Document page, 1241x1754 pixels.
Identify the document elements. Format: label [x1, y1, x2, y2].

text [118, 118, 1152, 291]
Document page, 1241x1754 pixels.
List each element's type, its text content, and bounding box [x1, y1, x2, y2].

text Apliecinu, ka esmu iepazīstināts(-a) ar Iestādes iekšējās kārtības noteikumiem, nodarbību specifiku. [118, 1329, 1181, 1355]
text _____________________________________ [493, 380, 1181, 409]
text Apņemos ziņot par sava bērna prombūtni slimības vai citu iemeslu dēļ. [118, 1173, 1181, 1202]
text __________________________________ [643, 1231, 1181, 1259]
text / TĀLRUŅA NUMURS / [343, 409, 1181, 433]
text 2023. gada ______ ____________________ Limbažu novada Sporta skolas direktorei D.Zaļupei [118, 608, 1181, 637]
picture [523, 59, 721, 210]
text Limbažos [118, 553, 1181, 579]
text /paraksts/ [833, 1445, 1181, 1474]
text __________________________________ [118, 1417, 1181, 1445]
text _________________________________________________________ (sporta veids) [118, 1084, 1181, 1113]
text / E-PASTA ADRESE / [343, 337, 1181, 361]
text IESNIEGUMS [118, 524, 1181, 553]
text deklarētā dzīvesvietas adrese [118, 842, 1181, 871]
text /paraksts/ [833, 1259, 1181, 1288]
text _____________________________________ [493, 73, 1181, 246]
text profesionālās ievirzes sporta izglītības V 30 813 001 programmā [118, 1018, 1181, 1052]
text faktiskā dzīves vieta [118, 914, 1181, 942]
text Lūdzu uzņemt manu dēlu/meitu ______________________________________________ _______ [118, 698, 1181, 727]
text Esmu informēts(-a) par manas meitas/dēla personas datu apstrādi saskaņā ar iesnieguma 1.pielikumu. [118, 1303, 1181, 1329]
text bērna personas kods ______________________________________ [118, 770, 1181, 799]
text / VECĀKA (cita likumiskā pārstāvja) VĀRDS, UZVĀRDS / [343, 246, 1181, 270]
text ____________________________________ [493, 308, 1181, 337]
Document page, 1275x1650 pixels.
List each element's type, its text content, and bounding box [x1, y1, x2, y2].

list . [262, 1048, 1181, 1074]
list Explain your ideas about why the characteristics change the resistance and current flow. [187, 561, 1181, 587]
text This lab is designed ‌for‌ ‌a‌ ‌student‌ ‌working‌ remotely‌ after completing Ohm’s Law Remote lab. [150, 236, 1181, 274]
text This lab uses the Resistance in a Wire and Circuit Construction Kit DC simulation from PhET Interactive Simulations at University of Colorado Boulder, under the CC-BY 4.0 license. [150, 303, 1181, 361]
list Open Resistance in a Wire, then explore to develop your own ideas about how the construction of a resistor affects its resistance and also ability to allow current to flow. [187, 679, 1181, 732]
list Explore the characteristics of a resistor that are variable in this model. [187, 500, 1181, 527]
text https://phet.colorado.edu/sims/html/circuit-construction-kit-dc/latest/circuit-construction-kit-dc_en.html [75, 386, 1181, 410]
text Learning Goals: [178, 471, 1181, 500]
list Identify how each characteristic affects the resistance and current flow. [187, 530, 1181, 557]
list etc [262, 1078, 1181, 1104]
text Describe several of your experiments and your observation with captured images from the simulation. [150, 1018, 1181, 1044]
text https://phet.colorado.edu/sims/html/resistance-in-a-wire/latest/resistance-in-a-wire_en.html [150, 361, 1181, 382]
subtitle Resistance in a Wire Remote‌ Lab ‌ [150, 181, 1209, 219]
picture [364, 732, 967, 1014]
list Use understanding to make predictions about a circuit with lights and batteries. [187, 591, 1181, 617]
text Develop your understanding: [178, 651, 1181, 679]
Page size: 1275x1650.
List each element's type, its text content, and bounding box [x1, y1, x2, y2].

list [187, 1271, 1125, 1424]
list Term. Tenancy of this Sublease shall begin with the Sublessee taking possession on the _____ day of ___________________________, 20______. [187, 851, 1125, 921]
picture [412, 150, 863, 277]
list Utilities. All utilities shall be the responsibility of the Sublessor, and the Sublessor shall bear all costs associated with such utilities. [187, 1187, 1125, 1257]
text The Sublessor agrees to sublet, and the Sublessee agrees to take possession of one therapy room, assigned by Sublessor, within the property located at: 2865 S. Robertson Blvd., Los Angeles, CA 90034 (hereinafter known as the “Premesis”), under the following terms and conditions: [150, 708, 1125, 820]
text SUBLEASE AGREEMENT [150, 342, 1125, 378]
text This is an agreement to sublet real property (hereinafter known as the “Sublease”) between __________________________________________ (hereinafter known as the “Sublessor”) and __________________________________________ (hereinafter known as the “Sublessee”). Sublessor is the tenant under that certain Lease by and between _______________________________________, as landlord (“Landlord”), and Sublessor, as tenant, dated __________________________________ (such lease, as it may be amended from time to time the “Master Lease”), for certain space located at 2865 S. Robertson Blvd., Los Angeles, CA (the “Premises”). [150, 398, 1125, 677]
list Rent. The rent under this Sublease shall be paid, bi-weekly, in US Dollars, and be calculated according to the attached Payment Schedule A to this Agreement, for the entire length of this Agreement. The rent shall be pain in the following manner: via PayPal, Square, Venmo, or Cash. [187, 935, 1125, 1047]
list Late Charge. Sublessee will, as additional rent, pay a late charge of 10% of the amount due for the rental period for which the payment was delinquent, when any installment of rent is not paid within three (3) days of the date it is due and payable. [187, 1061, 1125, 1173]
########################################
:: WORK INSTRUCTIONS ::
Copy all lines from the entries that contain the word "latest".

:: SOLUTION BELOW ::
text https://phet.colorado.edu/sims/html/circuit-construction-kit-dc/latest/circuit-construction-kit-dc_en.html [75, 386, 1181, 410]
text https://phet.colorado.edu/sims/html/resistance-in-a-wire/latest/resistance-in-a-wire_en.html [150, 361, 1181, 382]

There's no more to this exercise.